◆ To do ◆
Quote the blog excerpt about easing confusion when selling complex products in full, word for word.

◆ Text section ◆
------------------------------------------------------------------------

I spend a lot of time looking at, and experiencing training these days.     And sometimes it’s clear that the things we train our own employees, like some of the products and services we sell,  can be …well …..confusing.  Not every service or product as everyone well knows,  is tangible or simple.  Some,  like financial products or online marketing products can feel particularly abstract and complex.

And if it’s confusing to my Trainers when they first start to learn the products and then later for the Sales and Service people who then have to present in front of customers, do ya think it might be that much more confusing for prospects and clients when they are first are approached or exposed to these things? 

And if you’ve ever read anything in this blog before, you already know that confusion kills sales.

Here are 3 ways to alleviate that confusion when you represent a complex product or service:

  • Teach your Sales people to teach.  Get past the idea that sales of complex or non tangible products / services begins with the pitch.  It doesn’t.  It begins with the teach.  It’s OK to build teaching into your sales cycle despite the fear of lengthening the sales cycles.  You aren’t lengthening the sales cycle – you are starting earlier – you have to.    It’s OK to get all your sales people to a level where they become experts with online webinars under their belts, with  killer LinkedIn pages and Twitter followers who look to them for as much insight as they do for what’s on sale.

------------------------------------------------------------------------

◆ Element region listings ◆
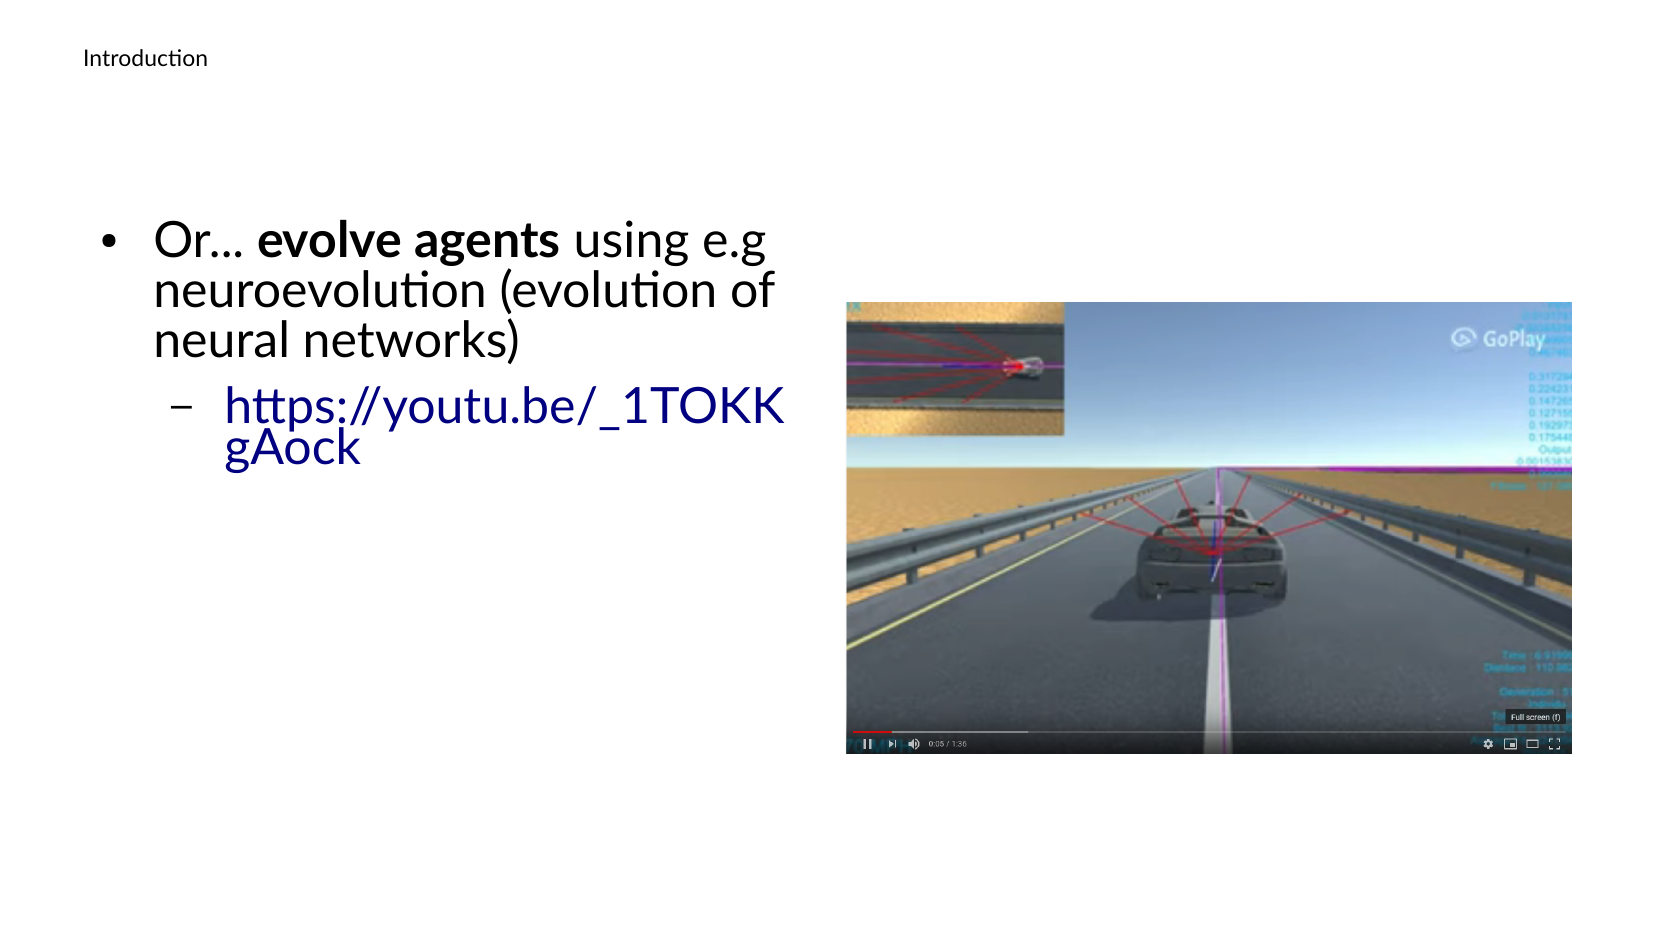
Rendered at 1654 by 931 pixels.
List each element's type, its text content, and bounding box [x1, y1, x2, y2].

title Introduction [83, 0, 1571, 119]
list Or... evolve agents using e.g neuroevolution (evolution of neural networks) https://youtu.be/_1TOKKgAock [82, 217, 809, 839]
picture [845, 216, 1572, 839]
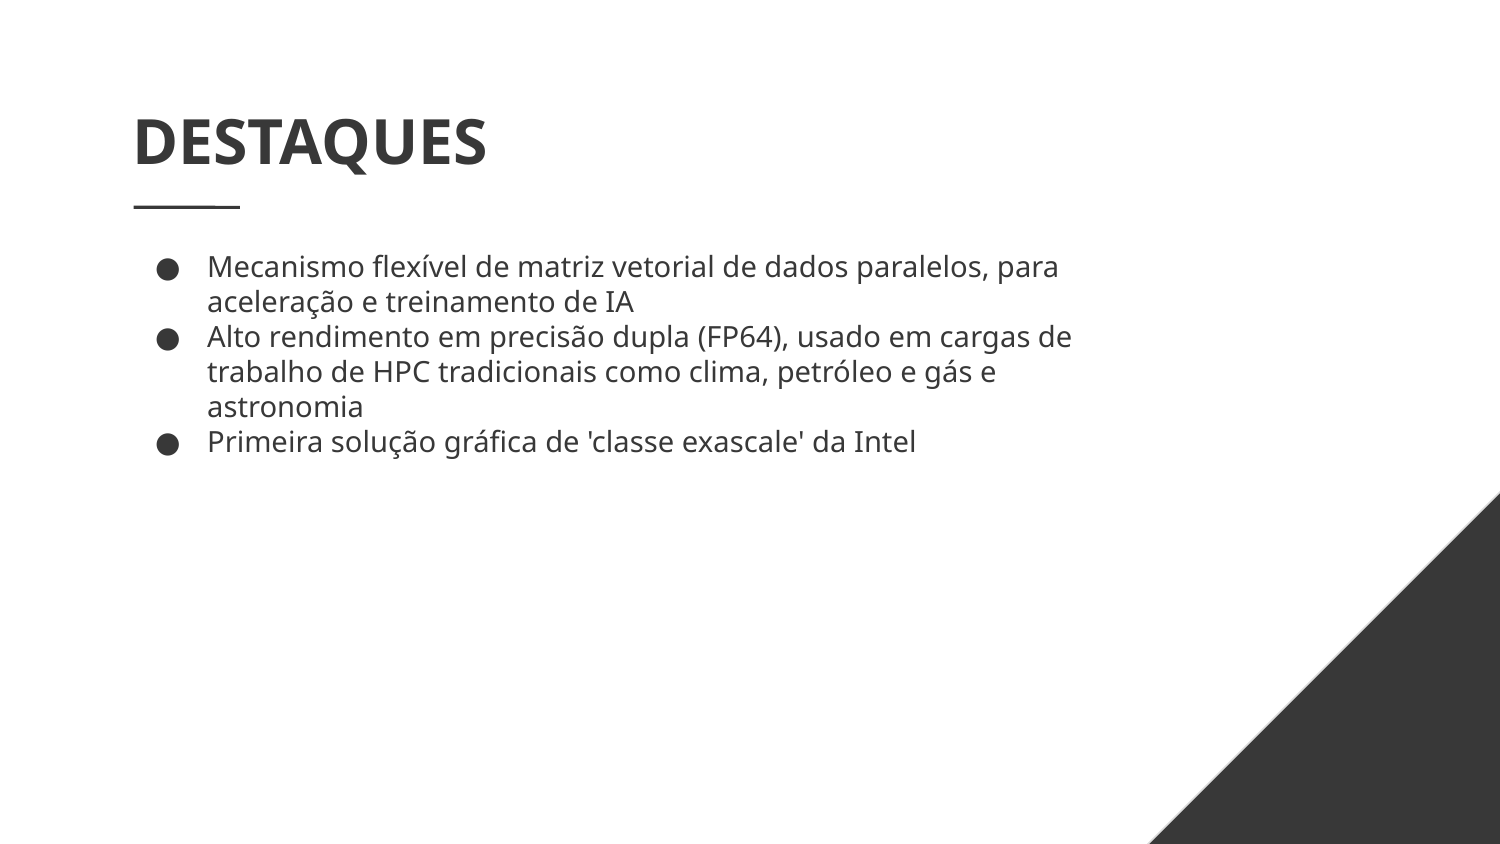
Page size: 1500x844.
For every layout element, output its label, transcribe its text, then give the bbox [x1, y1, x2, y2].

list Mecanismo flexível de matriz vetorial de dados paralelos, para aceleração e treinamento de IA Alto rendimento em precisão dupla (FP64), usado em cargas de trabalho de HPC tradicionais como clima, petróleo e gás e astronomia Primeira solução gráfica de 'classe exascale' da Intel [116, 233, 1114, 769]
title DESTAQUES [116, 87, 1064, 174]
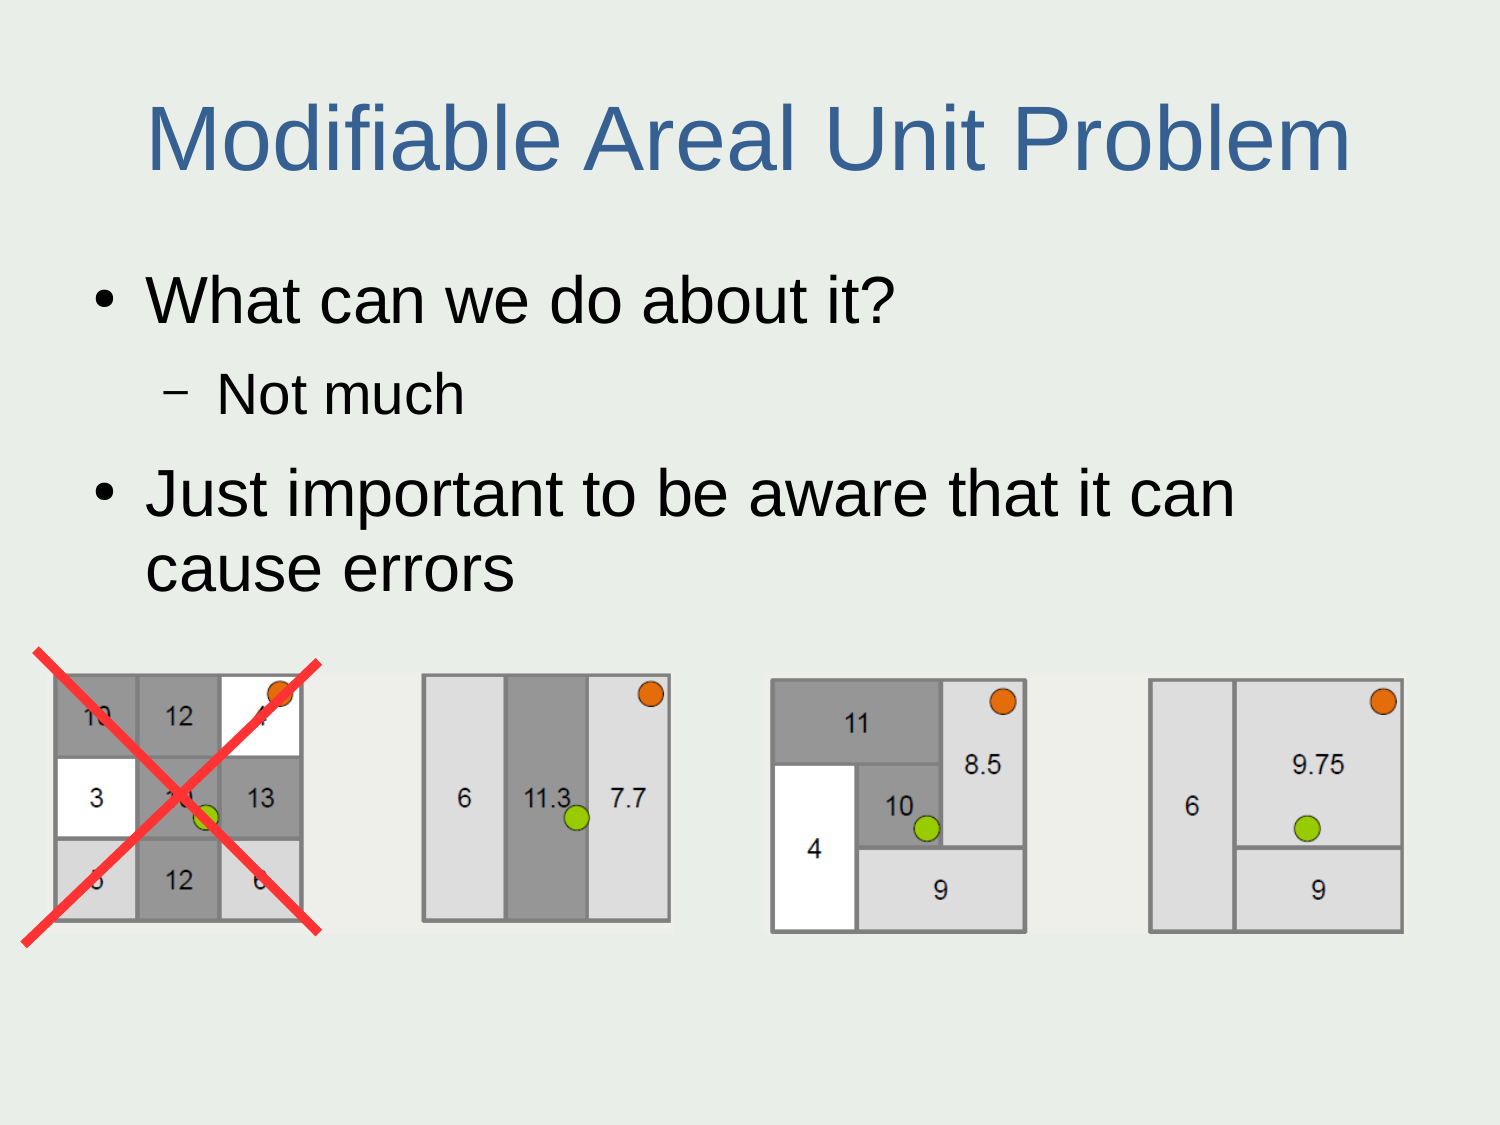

------------------------------------------------------------------------

◆ Task answer ◆
I spend a lot of time looking at, and experiencing training these days.     And sometimes it’s clear that the things we train our own employees, like some of the products and services we sell,  can be …well …..confusing.  Not every service or product as everyone well knows,  is tangible or simple.  Some,  like financial products or online marketing products can feel particularly abstract and complex.

And if it’s confusing to my Trainers when they first start to learn the products and then later for the Sales and Service people who then have to present in front of customers, do ya think it might be that much more confusing for prospects and clients when they are first are approached or exposed to these things? 

And if you’ve ever read anything in this blog before, you already know that confusion kills sales.

Here are 3 ways to alleviate that confusion when you represent a complex product or service:

  • Teach your Sales people to teach.  Get past the idea that sales of complex or non tangible products / services begins with the pitch.  It doesn’t.  It begins with the teach.  It’s OK to build teaching into your sales cycle despite the fear of lengthening the sales cycles.  You aren’t lengthening the sales cycle – you are starting earlier – you have to.    It’s OK to get all your sales people to a level where they become experts with online webinars under their belts, with  killer LinkedIn pages and Twitter followers who look to them for as much insight as they do for what’s on sale.